Wednesday, November 28, 2018

Max Weber: Becoming Modern



Gerald Peters Gallery is pleased to announce the upcoming exhibition Max Weber: Becoming Modern. Spanning the years 1905-1930, the paintings, drawings, prints, and sculptures that make up the exhibition will explore Weber's transformation from art student to arbiter of the avant-garde.



 

Two Sisters, ca. 1910, watercolor on paper, 12 1/2 x 8 inches

Weber arrived in Paris in 1905 and enrolled at the Academie Colarossi, pursuing a traditinoal, academic course of study. He left Paris four years later an avant-garde artist, an acolyte of Matisse, Picasso, Cezanne, and Rousseau, determined to change the course of art in the United States. By 1930, Weber had become a superstar, with a retrospective that year at MOMA, the first that institution had devoted to an American artist.

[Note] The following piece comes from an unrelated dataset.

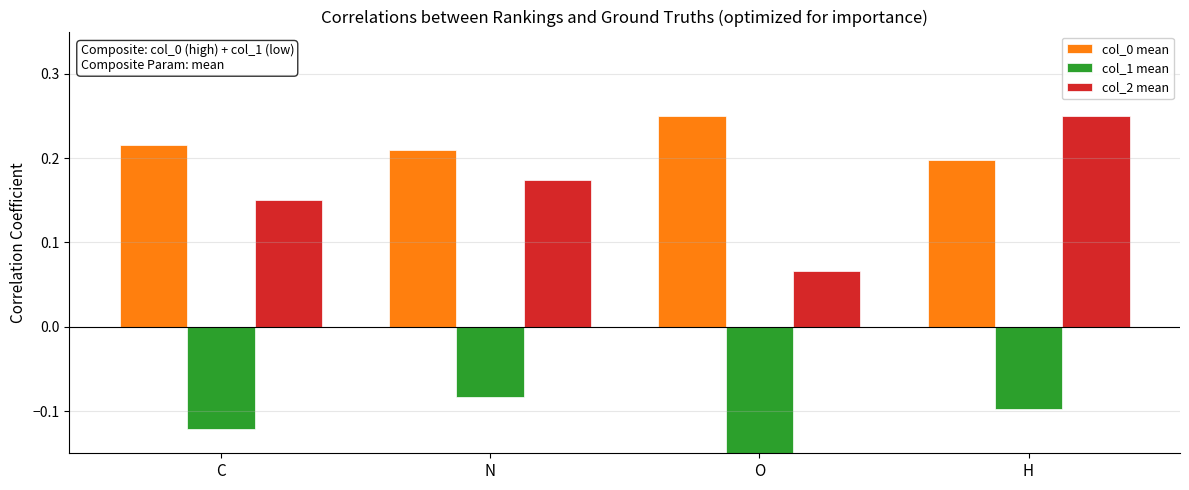

Reading left to right, transcribe all the data shown in this chart.

col_0 mean: C=0.2	N=0.2	O=0.2	H=0.2
col_1 mean: C=-0.1	N=-0.1	O=-0.2	H=-0.1
col_2 mean: C=0.1	N=0.2	O=0.1	H=0.2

Weber's rise to stardom, however, was not marked by an easy line of successes, but rather by a trail of baffled critics, financial hardship, and a public whose tastes and perceptions were years behind Weber's evolved vision.





Max Weber, Decoration with Cloud, 1913, oil on canvas, 60 3/8 x 40 3/8 inches.

Between 1905 and 1930, Weber redefined modern art in America: he introduced modern European art but, more importantly, he established American art and artists as part of transatlantic modernism. Before the 1913 Armory Show, Weber was faced with an environment with only one established outlet for showcasing modern art (Stieglitz's 291) and a public that was still enthralled by Impressionism.

Weber persevered in filtering European modernism through an American lens. His works from these years gave visual expression to the "new" and exist, in the words of Lloyd Goodrich, as "the most advanced experimental panting...produced in America in these years." Max Weber: Becoming Modern will focus on these twenty-five years of struggle and experimentation during which Weber matured from student to master, guiding a reluctant public through a crash course on modern art and becoming a lodestone for American Modernism.

Max Weber, Italian Pitcher, 1921. Oil on canvas, 20 7/8 x 31 in.


The exhibition will open in New York on November 12th and continue through December 14th. It will open in Santa Fe on March 15th, 2019.